Evidentemente, que os padres e os religiosos, pelo poder natural «sagrado» que detinham e pela boa formação intelectual, seriam muito mais úteis para os governantes dentro, do que fora do Estado.

Com a chegada de Salazar ao Poder, era evidente que a igreja poderia respirar aliviada e recuperar seu lugar privilegiado junto e dentro do Estado. A Constituição de 1933 foi o primeiro passo para essa conquista da igreja católica,  pois entre outras coisas, essa Constituição pretende garantir a liberdade de consciência; a liberdade de culto; e a liberdade de ensino. É nesta última liberdade que a igreja fixa os olhos e por quem seu <coração> bate com mais força, pois ela sabe que nenhum lugar é mais propício que a escola para o <doutrinamento> e o embotamento ideológico-moral das consciências. Seu anseio foi mais do que realizado pelo ditador, que, três anos depois, para a euforia do episcopado, reintroduz os crucifixos nas salas de aula e o ensinamento moral cristão nas escolas. De mãos dadas, o Clero e a Ditadura de Salazar juntos, procuram identificar ou mesmo inventar um inimigo comum que, evidentemente, naquele momento histórico, não poderia ter sido outro além do comunismo. Essa doutrina que, desde 1917, vinha sendo implantada na URSS, que rondava a Europa Central e que ameaçava infiltrar-se nos países pobres do mundo, tinha um perfil adequado para ser o símbolo daquilo que a igreja e os ditadores queriam atribuir aos seus inimigos: era a encarnação perfeita do <mal>, tanto para a República burguesa ocidental (essa Monarquia travestida), como para a igreja e o clero, pois o comunismo trazia em sua essência tanto a revolução proletária como o ateísmo.

No meio dessa cumplicidade, a igreja recebe de Franco o presente que ela mais desejava: a responsabilidade sobre todos os "cursos" pré-elementares, com o que, ela tem acesso a todas as crianças de Portugal e das colônias.

Apesar de todo esse caminho que mentalmente acabei tendo que percorrer, o que me interessa aqui é chamar atenção para o fato de que no Brasil, apesar do Estado ser juridicamente laico, a administração pública tem sido praticamente uma extensão da administração clerical.

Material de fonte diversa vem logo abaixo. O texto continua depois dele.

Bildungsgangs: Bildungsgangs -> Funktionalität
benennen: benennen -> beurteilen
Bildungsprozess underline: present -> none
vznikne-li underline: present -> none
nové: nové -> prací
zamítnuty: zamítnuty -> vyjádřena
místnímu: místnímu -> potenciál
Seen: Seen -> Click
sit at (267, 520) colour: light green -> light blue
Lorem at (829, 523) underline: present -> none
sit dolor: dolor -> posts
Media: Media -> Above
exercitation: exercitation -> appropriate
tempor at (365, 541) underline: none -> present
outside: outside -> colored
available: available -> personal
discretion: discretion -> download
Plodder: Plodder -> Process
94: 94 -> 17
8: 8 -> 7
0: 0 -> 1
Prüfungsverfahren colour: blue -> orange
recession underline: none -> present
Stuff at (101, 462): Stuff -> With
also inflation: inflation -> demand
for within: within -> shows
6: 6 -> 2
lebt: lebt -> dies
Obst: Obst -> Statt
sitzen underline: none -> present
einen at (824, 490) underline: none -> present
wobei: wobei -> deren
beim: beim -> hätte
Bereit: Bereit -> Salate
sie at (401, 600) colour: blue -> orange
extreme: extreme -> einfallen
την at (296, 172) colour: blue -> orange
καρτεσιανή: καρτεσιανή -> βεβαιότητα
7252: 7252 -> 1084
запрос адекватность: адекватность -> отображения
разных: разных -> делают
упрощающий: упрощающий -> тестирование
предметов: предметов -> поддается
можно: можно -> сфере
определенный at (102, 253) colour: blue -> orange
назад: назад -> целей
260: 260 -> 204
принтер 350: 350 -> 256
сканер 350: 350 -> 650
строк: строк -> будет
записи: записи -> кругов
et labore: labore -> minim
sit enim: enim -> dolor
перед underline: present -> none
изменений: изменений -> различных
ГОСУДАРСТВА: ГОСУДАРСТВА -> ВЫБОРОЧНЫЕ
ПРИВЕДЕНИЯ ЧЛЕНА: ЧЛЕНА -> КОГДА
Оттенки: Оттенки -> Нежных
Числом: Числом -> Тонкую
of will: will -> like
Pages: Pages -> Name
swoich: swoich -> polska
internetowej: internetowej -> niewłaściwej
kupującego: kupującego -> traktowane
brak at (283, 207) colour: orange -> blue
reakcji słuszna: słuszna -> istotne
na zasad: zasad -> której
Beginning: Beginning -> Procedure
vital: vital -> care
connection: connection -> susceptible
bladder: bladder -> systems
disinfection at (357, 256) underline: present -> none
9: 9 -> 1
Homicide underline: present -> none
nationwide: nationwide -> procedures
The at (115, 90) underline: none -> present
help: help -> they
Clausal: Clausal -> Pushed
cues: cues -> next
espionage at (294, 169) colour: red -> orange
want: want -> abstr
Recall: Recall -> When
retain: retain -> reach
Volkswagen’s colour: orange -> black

Que desde as prefeituras municipais, e os governos estaduais até o Poder Federal, as autoridades e os postos de mais alto escalão estão, em regra, nas mãos de pastores, ex-padres, ex-seminaristas ou, quando não, de devotos que, antes de tomar qualquer medida administrativa, costumam consultar o vigário, o bispo, ou até a Cúria Metropolitana. Uma recente pesquisa informal, em Brasília, demonstrou que dentro dos principais Ministérios, existe mais bíblias que constituições e mais crucifixos que bandeiras do país. Se isso constitui um «mal» ou um «bem», não interessa especular neste momento, a idéia agora é apenas lembrar a presença cada vez mais comprometedora (tão bem evidenciada neste período de campanhas) desse amálgama, dessa mescla e dessa simbiose entre igrejas, política e administração pública, lembrando, evidentemente, que para pensadores como Bakunin, tanto a igreja como o Estado são dois gênios malignos, tão antigos como a história, as duas serpentes que, até hoje, devoraram tudo o que a história produziu de humano e de belo.